(Source texts of formatted documents)
-- Opening Marker --

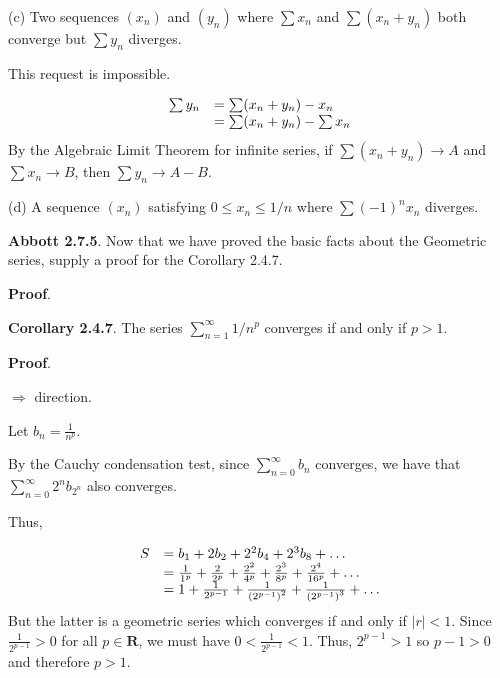\documentclass[10pt]{article}
\begin{document}
(c) Two sequences $\displaystyle ( x_{n})$ and $\displaystyle ( y_{n})$ where $\displaystyle \sum x_{n}$ and $\displaystyle \sum ( x_{n} +y_{n})$ both converge but $\displaystyle \sum y_{n}$ diverges.



This request is impossible.




\begin{equation*}
\begin{array}{ c l }
\sum y_{n} & =\sum ( x_{n} +y_{n}) -x_{n}\\
 & =\sum ( x_{n} +y_{n}) -\sum x_{n}
\end{array}
\end{equation*}
By the Algebraic Limit Theorem for infinite series, if $\displaystyle \sum ( x_{n} +y_{n})\rightarrow A$ and $\displaystyle \sum x_{n}\rightarrow B$, then $\displaystyle \sum y_{n}\rightarrow A-B$.



(d) A sequence $\displaystyle ( x_{n})$ satisfying $\displaystyle 0\leq x_{n} \leq 1/n$ where $\displaystyle \sum ( -1)^{n} x_{n}$ diverges.



\textbf{Abbott 2.7.5}. Now that we have proved the basic facts about the Geometric series, supply a proof for the Corollary 2.4.7.



\textbf{Proof}.



\textbf{Corollary 2.4.7}. The series $\displaystyle \sum _{n=1}^{\infty } 1/n^{p}$ converges if and only if $\displaystyle p >1$.



\textbf{Proof}.



$\displaystyle \Longrightarrow $ direction.



Let $\displaystyle b_{n} =\frac{1}{n^{p}}$.

By the Cauchy condensation test, since $\displaystyle \sum _{n=0}^{\infty } b_{n}$ converges, we have that $\displaystyle \sum _{n=0}^{\infty } 2^{n} b_{2^{n}}$ also converges.

Thus, 


\begin{equation*}
\begin{array}{ c l }
S & =b_{1} +2b_{2} +2^{2} b_{4} +2^{3} b_{8} +\dotsc \\
 & =\frac{1}{1^{p}} +\frac{2}{2^{p}} +\frac{2^{2}}{4^{p}} +\frac{2^{3}}{8^{p}} +\frac{2^{4}}{16^{p}} +\dotsc \\
 & =1+\frac{1}{2^{p-1}} +\frac{1}{\left( 2^{p-1}\right)^{2}} +\frac{1}{\left( 2^{p-1}\right)^{3}} +\dotsc 
\end{array}
\end{equation*}
But the latter is a geometric series which converges if and only if $\displaystyle |r|< 1$. Since $\displaystyle \frac{1}{2^{p-1}}  >0$ for all $\displaystyle p\in \mathbf{R}$, we must have $\displaystyle 0< \frac{1}{2^{p-1}} < 1$. Thus, $\displaystyle 2^{p-1}  >1$ so $\displaystyle p-1 >0$ and therefore $\displaystyle p >1$.
\end{document}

-- Closing Marker --

Each line holding the word "series" must be copied from the data.

By the Algebraic Limit Theorem for infinite series, if $\displaystyle \sum ( x_{n} +y_{n})\rightarrow A$ and $\displaystyle \sum x_{n}\rightarrow B$, then $\displaystyle \sum y_{n}\rightarrow A-B$.
\textbf{Abbott 2.7.5}. Now that we have proved the basic facts about the Geometric series, supply a proof for the Corollary 2.4.7.
\textbf{Corollary 2.4.7}. The series $\displaystyle \sum _{n=1}^{\infty } 1/n^{p}$ converges if and only if $\displaystyle p >1$.
But the latter is a geometric series which converges if and only if $\displaystyle |r|< 1$. Since $\displaystyle \frac{1}{2^{p-1}}  >0$ for all $\displaystyle p\in \mathbf{R}$, we must have $\displaystyle 0< \frac{1}{2^{p-1}} < 1$. Thus, $\displaystyle 2^{p-1}  >1$ so $\displaystyle p-1 >0$ and therefore $\displaystyle p >1$.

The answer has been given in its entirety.